Far from the Madding Crowd

Find a world of knowledge and refuge at the library

Story by Barbara L. Benson

“If you cannot read all of your books, fondle them—peer into them, let them fall open where they will, read from the first sentence that arrests the eye, set them back on the shelves with your own hands, arrange them on your own plan so that you at least know where they are. Let them be your friends; let them, at any rate, be your acquaintances.” –Winston Churchill

These words are reproduced on a plaque in Sir Winston’s library at his Chartwell home. They are from a man who had spent most of his life in great houses that often contained centuries-old private libraries.

But for most of us, we browse the shelves of our local public library, check out our choices, and return them within a proscribed time. Today a public library offers much more. Now they are multi-media destinations for research, meetings, community related special events, activities for all ages, and spaces to quietly turn the pages.

The first free, modern public library in America opened in Peterborough, New Hampshire, in 1833. Their Town Libraries were the first to be funded by a municipality for the sole purpose of establishing a free library open to all classes of the community. The Boston Public Library is credited with being the first free municipal library in a large city. Today in America there are 9,000 public library branches in cities, suburbs, and rural areas—many which were established by Andrew Carnegie, a Scottish-American industrialist and philanthropist who granted his fortune in part to build 2,509 Carnegie Libraries in the United States.

Our Barrington Area Library had modest beginnings in 1915, with a few book shelves in the W. J. Cameron Drug Store on Park Avenue. The Womans’ Club encouraged the donation of funds for the acquisition of books and donations from private libraries. Early librarians were volunteers. Barrington’s first paid librarian was Jennie Lines, appointed in 1925 (age 38).

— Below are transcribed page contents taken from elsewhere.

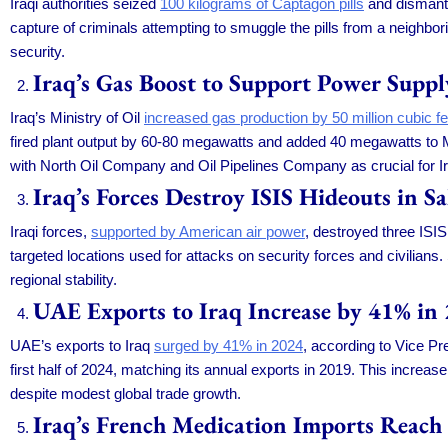
Iraqi authorities seized
100 kilograms of Captagon pills
and dismantle
capture of criminals attempting to smuggle the pills from a neighbor
security.
Iraq’s Gas Boost to Support Power Supp
Iraq’s Ministry of Oil
increased gas production by 50 million cubic fe
fired plant output by 60-80 megawatts and added 40 megawatts to M
with North Oil Company and Oil Pipelines Company as crucial for Ir
Iraq’s Forces Destroy ISIS Hideouts in S
Iraqi forces,
supported by American air power
, destroyed three ISIS
targeted locations used for attacks on security forces and civilians.
regional stability.
UAE Exports to Iraq Increase by 41% in
UAE’s exports to Iraq
surged by 41% in 2024
, according to Vice P
first half of 2024, matching its annual exports in 2019. This increas
despite modest global trade growth.
Iraq’s French Medication Imports Reach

Barrington was a growing community where education and knowledge were highly valued, and by 1956, library collections and circulation overflowed the second floor of the Village Hall where they had been housed since 1924. In response, the Barrington Library District opened its doors to the public on July 8, 1957, at the corner of Hough Street and Monument Avenue—today, the Barrington Township offices.

The present Library opened in 1978 as the Barrington Area Library District serving all 72 square miles of the Barrington area, one of the largest library districts geographically in Illinois. It is a place of endless exploration, and when needed, refuge from the madding crowd to quietly turn the pages and be renewed in spirit.

Jennie Lines (in back center), the first paid librarian in Barrington, was born in 1887 in Tazewell County, Illinois (East Peoria). By the early 1890s, the Lines family was in Barrington. Her grandfather was the first-ever elected president of Barrington, Milius B, McIntosh, in 1866. This local country schoolhouse photo was taken during World War I.

. . . . . . . . .

Barbara L. Benson grew up in Kent, England, and later moved to New York. She settled in Barrington and has walked with our history ever since she first arrived here in 1980.